# Is redi grass good for rabbits teeth?



## Funky (Dec 8, 2012)

We had dental bunny on stickt diet -hay water and pellets -I give him hay from bale Timothy and Alfa Alfa. Is redi grass good to ware his teeth?

The other thing - I just went to give redi grass to my bunnies in the garage and from my pocket fell off 'actimel' bottle (already drunk stuff) and few drops went on the floor -I straight away clean it but Oscar went and lick it before I managed to cover with my foot.
As I am very paranoid with things thy can eat I am obviously aware this is not good for him (i usually don't eat around them as I worry they may pick up something), how bad it is that he licked 1 or 2 stops from the floor?


----------



## sskmick (Feb 4, 2008)

They are a worry aren't they.

I am not sure whether redi grass is good to wear their teeth down, I get the stuff as a treat. My rule of thumb is to make sure they have ample amounts of hay and I top it with Timothy hay and redi grass etc..

I am not sure how rabbits will react to actimel a couple of drops I would think he may be okay, I would keep an eye on him.


----------



## StormyThai (Sep 11, 2013)

Redigrass is no different than grass, in fact it is slightly easier to eat due to the drying process.
It's ok for a treat but it shouldn't be fed in large amounts due to the calcium build up and the fact it takes up tummy space which could be filled with course hay 

Don't worry about the actimel either, they will be fine


----------



## Funky (Dec 8, 2012)

They only get bit of redi grass every so often - I try to give it to them daily but in small amount but I can go back to routine twice a week.

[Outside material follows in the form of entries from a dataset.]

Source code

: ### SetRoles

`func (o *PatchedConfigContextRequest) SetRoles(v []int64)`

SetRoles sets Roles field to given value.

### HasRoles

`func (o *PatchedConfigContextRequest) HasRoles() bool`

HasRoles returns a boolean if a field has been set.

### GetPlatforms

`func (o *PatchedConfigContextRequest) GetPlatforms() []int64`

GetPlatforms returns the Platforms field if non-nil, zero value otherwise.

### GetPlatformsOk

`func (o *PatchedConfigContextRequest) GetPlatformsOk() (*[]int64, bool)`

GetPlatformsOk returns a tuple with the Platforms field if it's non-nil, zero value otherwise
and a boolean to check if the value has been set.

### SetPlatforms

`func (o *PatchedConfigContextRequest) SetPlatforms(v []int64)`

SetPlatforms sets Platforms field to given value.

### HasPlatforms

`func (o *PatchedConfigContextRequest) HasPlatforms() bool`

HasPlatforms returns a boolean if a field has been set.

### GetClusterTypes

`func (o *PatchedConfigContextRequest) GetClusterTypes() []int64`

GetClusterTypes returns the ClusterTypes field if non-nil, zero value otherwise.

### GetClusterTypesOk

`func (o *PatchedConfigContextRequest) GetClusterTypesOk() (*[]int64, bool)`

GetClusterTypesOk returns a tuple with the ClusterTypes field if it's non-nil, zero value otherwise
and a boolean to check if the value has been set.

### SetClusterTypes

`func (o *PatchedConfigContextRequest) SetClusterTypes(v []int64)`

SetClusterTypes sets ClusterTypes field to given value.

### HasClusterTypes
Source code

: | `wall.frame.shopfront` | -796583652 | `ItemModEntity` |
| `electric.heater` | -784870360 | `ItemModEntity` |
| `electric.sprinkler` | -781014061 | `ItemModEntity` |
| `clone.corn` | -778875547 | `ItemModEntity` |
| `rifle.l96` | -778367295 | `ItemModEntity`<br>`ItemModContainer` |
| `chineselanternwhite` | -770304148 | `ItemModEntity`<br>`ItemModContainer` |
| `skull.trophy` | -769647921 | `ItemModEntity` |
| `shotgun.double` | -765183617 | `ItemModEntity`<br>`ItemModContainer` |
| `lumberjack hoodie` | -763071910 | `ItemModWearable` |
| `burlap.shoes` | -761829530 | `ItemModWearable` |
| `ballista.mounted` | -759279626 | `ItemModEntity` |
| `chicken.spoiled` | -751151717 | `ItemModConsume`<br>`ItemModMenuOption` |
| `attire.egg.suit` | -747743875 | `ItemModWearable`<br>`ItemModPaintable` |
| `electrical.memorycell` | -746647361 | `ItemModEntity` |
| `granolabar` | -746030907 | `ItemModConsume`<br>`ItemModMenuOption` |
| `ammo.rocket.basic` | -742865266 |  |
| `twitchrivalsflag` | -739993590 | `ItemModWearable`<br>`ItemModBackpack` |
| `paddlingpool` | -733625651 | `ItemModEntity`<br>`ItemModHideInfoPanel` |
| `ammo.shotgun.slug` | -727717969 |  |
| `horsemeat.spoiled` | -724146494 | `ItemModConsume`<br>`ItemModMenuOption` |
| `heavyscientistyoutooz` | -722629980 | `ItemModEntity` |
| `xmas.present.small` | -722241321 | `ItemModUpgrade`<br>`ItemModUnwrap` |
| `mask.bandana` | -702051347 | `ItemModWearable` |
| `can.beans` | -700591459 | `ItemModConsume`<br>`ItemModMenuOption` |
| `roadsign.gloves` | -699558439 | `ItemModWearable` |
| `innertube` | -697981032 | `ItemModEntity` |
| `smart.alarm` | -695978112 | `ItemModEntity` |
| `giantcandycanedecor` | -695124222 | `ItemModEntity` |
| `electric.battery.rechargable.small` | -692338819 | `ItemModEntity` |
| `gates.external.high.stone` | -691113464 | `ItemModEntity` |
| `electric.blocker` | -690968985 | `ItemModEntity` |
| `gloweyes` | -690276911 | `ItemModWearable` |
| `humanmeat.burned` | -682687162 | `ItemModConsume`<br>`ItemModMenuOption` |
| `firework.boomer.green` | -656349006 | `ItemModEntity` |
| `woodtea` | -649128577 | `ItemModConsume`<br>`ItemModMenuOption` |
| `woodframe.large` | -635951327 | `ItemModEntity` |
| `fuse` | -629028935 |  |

I don't like to give to miles anything which will stop him to eat good stuff to wear his teeth down.

Is grass ok? My bunnies never had a grass - but I will start picking as we have brand new grass at the back of garden


----------



## kathyr25 (Oct 8, 2013)

Yep, definitely fresh grass is good (as long as it's not got any chemicals on)
And they love it.


----------



## StormyThai (Sep 11, 2013)

Funky said:


> They only get bit of redi grass every so often - I try to give it to them daily but in small amount but I can go back to routine twice a week.
> 
> I don't like to give to miles anything which will stop him to eat good stuff to wear his teeth down.
> 
> Is grass ok? My bunnies never had a grass - but I will start picking as we have brand new grass at the back of garden


Yep grass is fine, just make sure you intro it slowly, after a big pile you may notice the poops being slightly darker and smaller but it is nothing to worry about unless they are hard


----------